DATASET EXCERPTS:
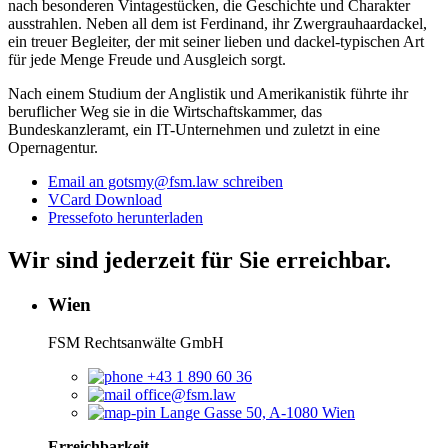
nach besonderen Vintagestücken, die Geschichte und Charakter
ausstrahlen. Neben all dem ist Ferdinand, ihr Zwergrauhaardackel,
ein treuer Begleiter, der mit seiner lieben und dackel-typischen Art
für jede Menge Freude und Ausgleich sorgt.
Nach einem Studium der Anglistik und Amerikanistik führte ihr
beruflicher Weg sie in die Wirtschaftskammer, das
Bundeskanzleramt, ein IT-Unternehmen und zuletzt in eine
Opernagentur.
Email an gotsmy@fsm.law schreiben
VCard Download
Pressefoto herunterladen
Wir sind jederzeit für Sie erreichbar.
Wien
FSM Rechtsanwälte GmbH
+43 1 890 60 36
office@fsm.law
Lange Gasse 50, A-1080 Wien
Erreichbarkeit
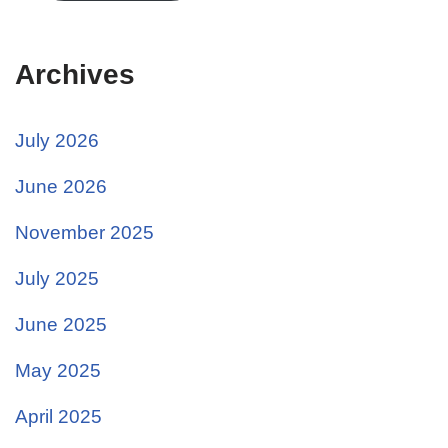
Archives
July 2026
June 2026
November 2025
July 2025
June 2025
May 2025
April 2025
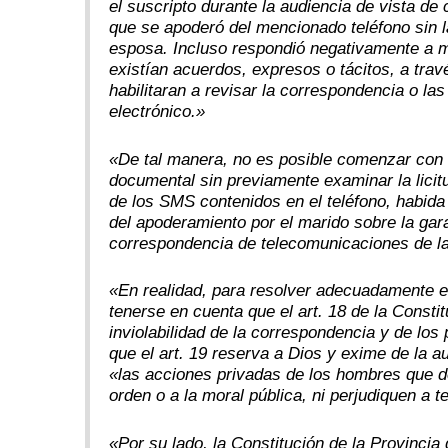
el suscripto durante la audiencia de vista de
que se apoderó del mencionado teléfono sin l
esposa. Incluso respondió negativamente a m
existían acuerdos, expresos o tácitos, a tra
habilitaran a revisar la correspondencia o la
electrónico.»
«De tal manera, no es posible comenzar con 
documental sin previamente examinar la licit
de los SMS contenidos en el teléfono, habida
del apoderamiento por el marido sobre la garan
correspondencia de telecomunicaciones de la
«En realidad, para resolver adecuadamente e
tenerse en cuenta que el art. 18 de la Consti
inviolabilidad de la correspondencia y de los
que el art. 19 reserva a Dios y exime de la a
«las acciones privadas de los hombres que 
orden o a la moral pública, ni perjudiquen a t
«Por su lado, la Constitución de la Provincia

---

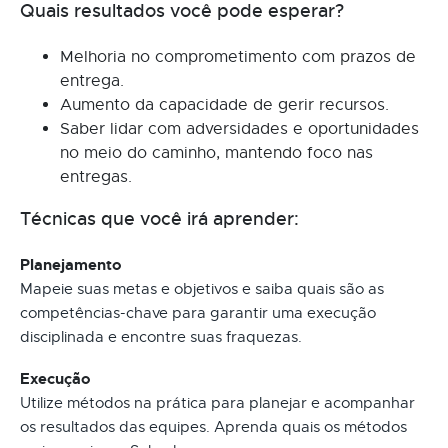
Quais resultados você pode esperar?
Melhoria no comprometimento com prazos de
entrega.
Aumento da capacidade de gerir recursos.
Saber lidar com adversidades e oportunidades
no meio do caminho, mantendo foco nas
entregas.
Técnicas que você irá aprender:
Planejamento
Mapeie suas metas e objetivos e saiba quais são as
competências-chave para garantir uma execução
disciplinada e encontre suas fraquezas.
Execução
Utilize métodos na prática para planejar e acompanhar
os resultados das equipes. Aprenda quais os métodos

* * *

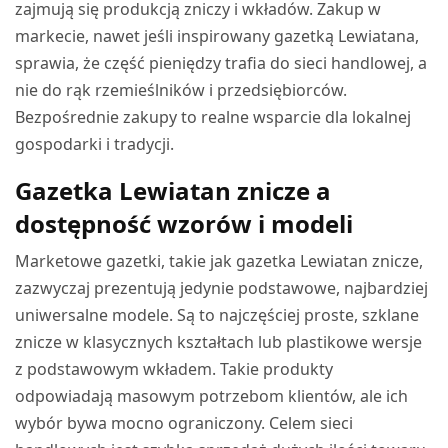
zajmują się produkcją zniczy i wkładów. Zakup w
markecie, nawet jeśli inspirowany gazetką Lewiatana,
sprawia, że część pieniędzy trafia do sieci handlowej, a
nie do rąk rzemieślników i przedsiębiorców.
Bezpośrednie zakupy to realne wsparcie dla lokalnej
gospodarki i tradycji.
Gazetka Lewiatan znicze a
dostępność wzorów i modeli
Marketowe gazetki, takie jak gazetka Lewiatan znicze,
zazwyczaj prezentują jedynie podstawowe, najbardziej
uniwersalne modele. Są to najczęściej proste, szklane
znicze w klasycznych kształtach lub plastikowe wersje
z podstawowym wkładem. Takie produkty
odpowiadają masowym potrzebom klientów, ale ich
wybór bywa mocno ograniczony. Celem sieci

WORK INSTRUCTION:
For the string "teléfono", state how many lines in the listing contain it, and give no other words.

SOLUTION FOR THIS PROBLEM:
2